La pregunta la anonadó. Resultaba extraño que el Pipa Núñez no se lo hubiese mencionado. Supuso que ella comenzaba a desconfiar del hombre de Investigaciones.
—Bueno, creo que aquí nuestros caminos se separan —concluyó en tono imparcial.
Hubiese preferido invitarla a un restaurante vedado para su estirpe: al Los Porteños, en el mercado del puerto, que servía unas marineras de chuparse los bigotes, o al Cinzano, para que escuchara tangos y probara chorrillanas. Pensó también en un sitio más sofisticado, La Cuisine, por ejemplo, donde preparaban deliciosos champiñones rellenos mientras uno escuchaba a la Edith Piaf y bebía Pernod.
Lourdes se puso de pie.
—En fin —dijo—. Me interesaba presentarle mis excusas, Cayetano.

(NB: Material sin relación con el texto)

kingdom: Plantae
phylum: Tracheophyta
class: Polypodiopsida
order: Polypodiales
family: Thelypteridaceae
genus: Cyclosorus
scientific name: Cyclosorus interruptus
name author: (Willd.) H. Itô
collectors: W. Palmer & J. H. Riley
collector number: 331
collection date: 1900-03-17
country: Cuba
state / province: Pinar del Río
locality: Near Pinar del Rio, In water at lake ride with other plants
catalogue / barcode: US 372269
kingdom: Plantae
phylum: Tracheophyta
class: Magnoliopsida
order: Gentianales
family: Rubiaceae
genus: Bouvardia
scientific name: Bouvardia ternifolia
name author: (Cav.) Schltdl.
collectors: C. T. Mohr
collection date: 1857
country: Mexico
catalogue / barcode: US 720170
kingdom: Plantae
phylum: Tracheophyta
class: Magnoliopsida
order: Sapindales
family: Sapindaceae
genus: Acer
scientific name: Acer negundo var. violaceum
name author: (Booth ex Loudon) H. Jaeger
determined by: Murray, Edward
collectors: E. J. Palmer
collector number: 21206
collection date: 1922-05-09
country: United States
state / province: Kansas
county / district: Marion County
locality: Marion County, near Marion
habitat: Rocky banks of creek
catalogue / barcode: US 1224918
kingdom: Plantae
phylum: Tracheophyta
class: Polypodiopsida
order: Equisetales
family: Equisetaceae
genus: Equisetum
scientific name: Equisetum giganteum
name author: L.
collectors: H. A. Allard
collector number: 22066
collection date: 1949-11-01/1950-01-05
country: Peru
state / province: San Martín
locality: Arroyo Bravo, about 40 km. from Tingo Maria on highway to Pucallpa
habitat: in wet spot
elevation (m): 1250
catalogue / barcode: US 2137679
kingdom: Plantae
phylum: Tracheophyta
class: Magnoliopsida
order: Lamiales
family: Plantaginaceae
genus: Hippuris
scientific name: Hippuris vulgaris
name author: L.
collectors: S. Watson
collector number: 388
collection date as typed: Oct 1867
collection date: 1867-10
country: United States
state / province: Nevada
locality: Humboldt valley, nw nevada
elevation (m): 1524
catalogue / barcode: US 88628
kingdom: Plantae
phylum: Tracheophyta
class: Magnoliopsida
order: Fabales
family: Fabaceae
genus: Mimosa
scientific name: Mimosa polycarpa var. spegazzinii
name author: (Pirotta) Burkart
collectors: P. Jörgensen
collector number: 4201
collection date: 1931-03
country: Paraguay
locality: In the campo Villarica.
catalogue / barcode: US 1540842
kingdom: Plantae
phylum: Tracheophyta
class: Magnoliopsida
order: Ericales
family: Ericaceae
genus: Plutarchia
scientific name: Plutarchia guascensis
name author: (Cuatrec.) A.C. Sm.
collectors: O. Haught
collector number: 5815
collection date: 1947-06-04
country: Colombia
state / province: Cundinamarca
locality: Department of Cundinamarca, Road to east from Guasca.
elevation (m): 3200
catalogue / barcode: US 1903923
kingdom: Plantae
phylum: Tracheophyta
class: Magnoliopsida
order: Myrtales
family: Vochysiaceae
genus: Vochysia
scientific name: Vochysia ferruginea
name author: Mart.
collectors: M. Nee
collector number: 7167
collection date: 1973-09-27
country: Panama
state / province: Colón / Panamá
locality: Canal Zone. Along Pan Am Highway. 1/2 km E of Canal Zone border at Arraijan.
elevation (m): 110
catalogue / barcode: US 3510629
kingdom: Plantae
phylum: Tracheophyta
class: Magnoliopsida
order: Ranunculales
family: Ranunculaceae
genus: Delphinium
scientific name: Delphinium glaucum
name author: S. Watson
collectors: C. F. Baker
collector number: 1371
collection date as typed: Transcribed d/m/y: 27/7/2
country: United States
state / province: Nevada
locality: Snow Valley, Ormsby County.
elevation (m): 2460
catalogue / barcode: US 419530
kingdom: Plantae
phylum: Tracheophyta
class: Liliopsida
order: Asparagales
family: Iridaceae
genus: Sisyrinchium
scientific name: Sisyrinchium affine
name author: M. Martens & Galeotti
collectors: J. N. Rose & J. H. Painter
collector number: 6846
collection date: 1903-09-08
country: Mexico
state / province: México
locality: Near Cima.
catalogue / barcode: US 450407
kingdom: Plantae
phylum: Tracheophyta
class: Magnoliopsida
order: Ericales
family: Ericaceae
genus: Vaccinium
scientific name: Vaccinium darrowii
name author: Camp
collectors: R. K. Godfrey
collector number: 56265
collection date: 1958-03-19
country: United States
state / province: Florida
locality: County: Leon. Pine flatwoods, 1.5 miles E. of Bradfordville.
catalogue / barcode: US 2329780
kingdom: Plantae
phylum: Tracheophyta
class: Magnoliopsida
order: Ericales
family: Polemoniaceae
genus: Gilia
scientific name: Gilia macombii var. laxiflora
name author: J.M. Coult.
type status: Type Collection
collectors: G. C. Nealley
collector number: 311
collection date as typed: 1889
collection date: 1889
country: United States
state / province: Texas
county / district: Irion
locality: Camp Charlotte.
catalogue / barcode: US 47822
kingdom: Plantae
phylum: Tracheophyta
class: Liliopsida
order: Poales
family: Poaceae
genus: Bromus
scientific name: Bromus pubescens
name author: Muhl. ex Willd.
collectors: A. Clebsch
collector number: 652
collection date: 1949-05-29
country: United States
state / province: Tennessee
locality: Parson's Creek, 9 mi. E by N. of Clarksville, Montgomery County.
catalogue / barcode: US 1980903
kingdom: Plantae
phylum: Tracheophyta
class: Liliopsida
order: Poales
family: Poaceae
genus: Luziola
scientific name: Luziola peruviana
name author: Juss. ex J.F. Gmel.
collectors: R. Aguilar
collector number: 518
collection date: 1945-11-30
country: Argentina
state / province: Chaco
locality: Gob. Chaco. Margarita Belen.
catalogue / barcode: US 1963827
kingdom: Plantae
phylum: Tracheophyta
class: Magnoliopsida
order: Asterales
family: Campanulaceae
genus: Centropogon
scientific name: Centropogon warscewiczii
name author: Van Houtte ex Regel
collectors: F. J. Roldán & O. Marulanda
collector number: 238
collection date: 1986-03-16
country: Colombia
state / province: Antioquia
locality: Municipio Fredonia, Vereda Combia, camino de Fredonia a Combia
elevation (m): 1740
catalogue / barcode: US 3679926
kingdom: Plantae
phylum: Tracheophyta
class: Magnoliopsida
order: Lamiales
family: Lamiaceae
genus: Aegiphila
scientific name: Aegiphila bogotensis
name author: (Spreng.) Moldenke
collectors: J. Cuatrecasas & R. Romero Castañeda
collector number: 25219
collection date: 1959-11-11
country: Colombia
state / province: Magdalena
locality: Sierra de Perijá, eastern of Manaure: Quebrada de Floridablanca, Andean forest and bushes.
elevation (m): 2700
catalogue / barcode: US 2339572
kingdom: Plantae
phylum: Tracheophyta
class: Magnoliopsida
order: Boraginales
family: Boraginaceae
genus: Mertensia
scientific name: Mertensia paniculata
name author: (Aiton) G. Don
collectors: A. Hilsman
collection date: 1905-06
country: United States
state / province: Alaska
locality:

—No se preocupe, todo está ahora más claro.
—Entonces me marcho tranquila. Que tenga un buen día.
Sus miradas se cruzaron en silencio como si ambos se hubiesen quedado de pronto sin libreto en aquel escenario. Cayetano no supo si debía acompañarla hasta el ascensor o la planta baja. En realidad, la torpeza lo paralizó y sólo pudo abrirle la puerta para que ella franquease el umbral.
—Ojalá las cosas salgan bien —comentó con el presentimiento de que la veía por última vez.
Ella salió al pasillo con un suave vaivén de caderas bajo el traje sastre. No se volvió a mirar al detective cuando abordó el ascensor.